▶ Excerpt
"""

# Smoking Cheese



## bmorris (Mar 5, 2014)

Hey guys.....This is my first post on this forum......I just recently ordered Todd's products (a-maze-pellet smoker box)....I currently have a MES 30" that i purchased in Nov. 2013 (still in seasoning mode).......The purpose of this post is to ask a few questions regarding on how to "cold" smoke cheese....from what information that i have seen and read the AMNPS is being placed on bottom left hand corner of the smoker....along with foil on the rack above to protect from drippings......what are begining steps to take to get the AMNPS ready (oil residue) along with preparing my MES....Do i pre heat the smoker prior to the "cold" smoke or just use the AMNPS....also i got the Q-Matz as well....is there anything i need to do to the Q-Matz before smoking.....As far as what cheese to smoke not sure what are soft cheese and hard cheese....this project is to make my better half (wifey) happy....she likes all sorts of cheese....yes im sure it is up to you what to smoke but since this is going to be my first time smoking cheese i didnt want to spend big time money on exspensive cheese so i figured i would get cheap Kraft cheese from Wal-mart to start off....smoke times i have read are about 2-2 1/2 hours ...is this by just using the AMNPS and no heat?...will the AMNPS generate enough heat to get smoke flavor in the cheese?

"""

▶ Given information
"""

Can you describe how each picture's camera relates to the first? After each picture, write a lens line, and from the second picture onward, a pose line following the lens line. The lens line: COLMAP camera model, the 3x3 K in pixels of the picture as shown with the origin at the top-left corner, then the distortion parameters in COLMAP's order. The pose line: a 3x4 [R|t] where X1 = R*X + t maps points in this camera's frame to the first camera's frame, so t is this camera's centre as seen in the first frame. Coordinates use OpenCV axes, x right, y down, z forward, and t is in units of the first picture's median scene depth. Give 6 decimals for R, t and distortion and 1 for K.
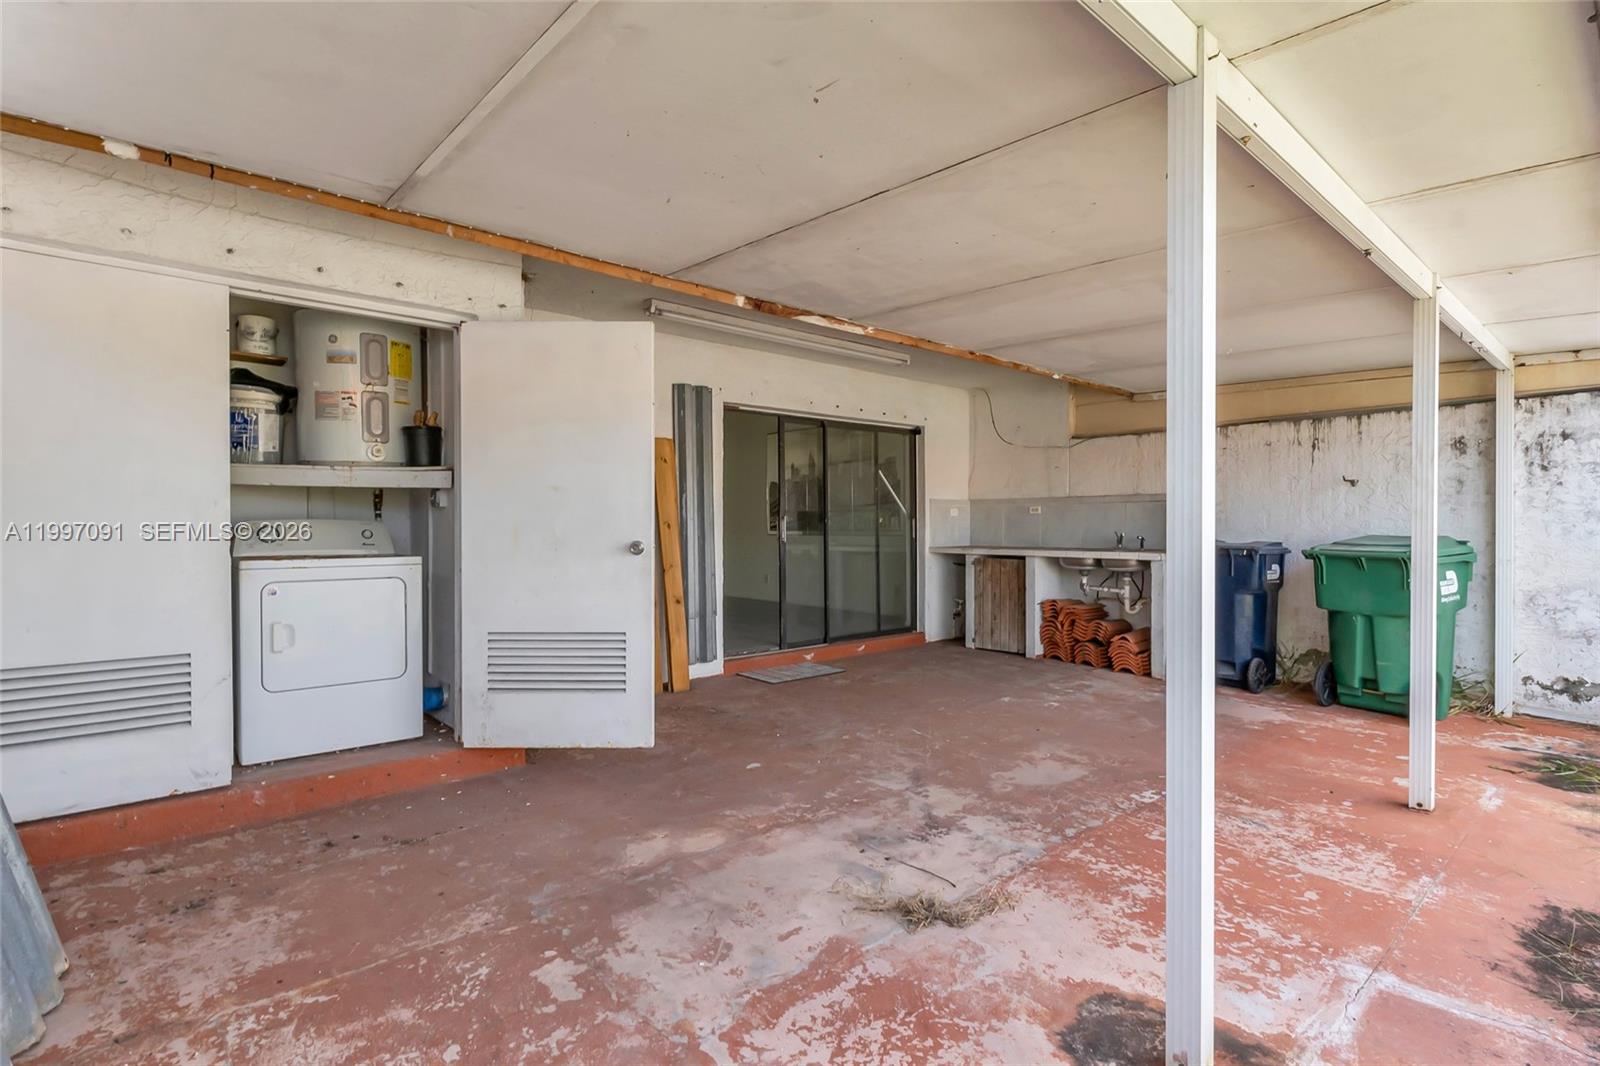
lens RADIAL K [[772.6, 0, 783.4], [0, 772.6, 538.6], [0, 0, 1]] dist [-0.001930, -0.001330]
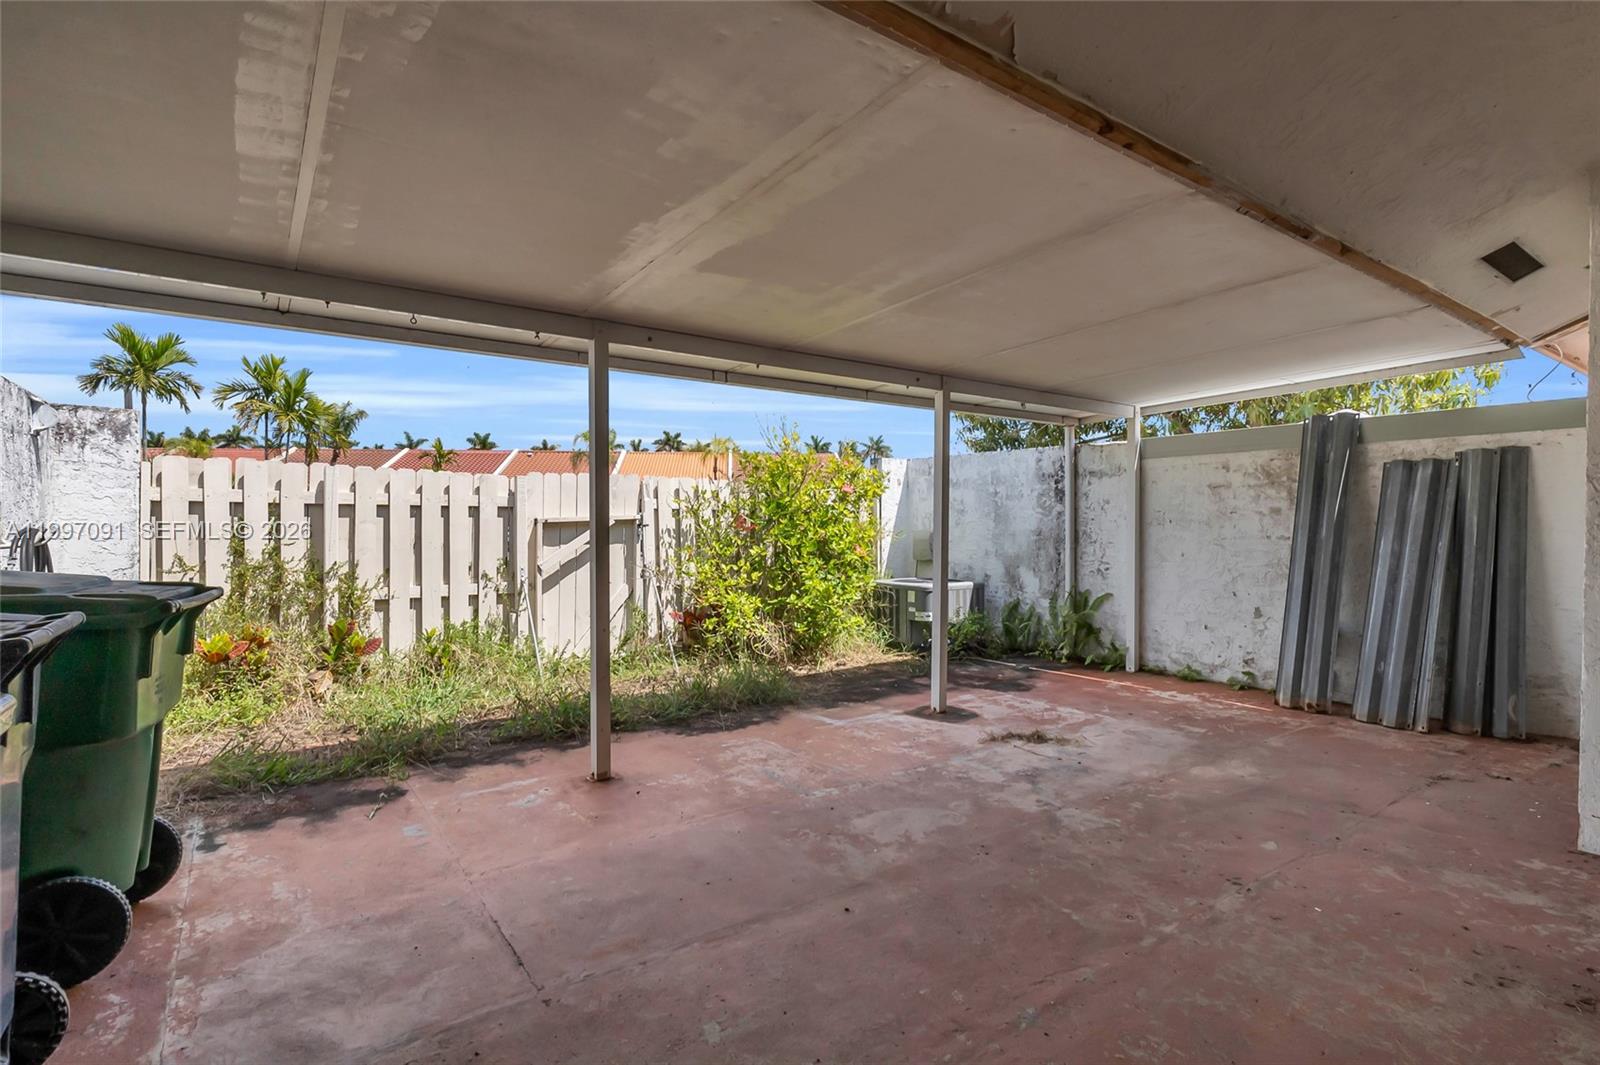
lens RADIAL K [[772.6, 0, 783.4], [0, 772.6, 538.1], [0, 0, 1]] dist [-0.001930, -0.001330]
pose [[-0.995487, -0.002851, 0.094859, 0.485595], [0.000703, 0.999300, 0.037413, -0.060777], [-0.094899, 0.037311, -0.994787, 2.323534]]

"""

▶ Task details
Pick up the thread on smoking cheese after its last sentence and carry it forward. The listing has nothing to do with this.

▶ Response to the task
Thanks 
Brandon


----------



## chuckles (Mar 5, 2014)

Hi Brandon,  
I've read you should not let smoker temp get above 80-100 degrees. The cooler the better. You are not relying on heat to impart the smoke flavor. Some folks even put pans of ice in the smoker to keep it cool. If you go to the "Articles" section there is a small search box in the bottom left corner. Search for smoked cheese and read Meateaters article. Sorry, I would stick a link in here but for some reason unable to do that right now. 
Roy


----------



## goliath (Mar 5, 2014)

CHEESE BIBLE ......
http://www.smokingmeatforums.com/t/123130/mr-ts-smoked-cheese-from-go-to-show-w-q-view


----------



## bmorris (Mar 5, 2014)

thanks goliath.....that was great information.....still one question that really hasnt been answered for me though.....Is the AMNPS all i need for smoking cheese?....does the AMNPS produce temps in a MES that reaches 80-100....our current temps here in PA are in the low 30's...planning on doing this smoke this weekend.....with all this smoke talk i may have to fire up the MES for dinner on Sunday after my smoking cheese on Saturday lol

Thanks guys ....It really means alot to be able to come to a forum and receive help and not be looked at as "stupid" for asking questions!!!!!


----------



## denappy (Mar 5, 2014)

All you need to cold smoke is the AMNPS, it should not got too hot, but if it does, add a tray of ice; just monitor your interior temp and you'll be fine.  With you'r MES you may have to crack the door to insure good air flow for the AMNPS.  I've used mine (not in a MES) to smoke cheese and it works GREAT!!


----------



## bmorris (Mar 5, 2014)

thanks denappy......that explains what i was looking for.....wasnt really sure if the AMNPS produces alot of heat or not....do you know or have heard of anyone using the QMATZ....if so do they like them?


----------



## frog1369 (Mar 5, 2014)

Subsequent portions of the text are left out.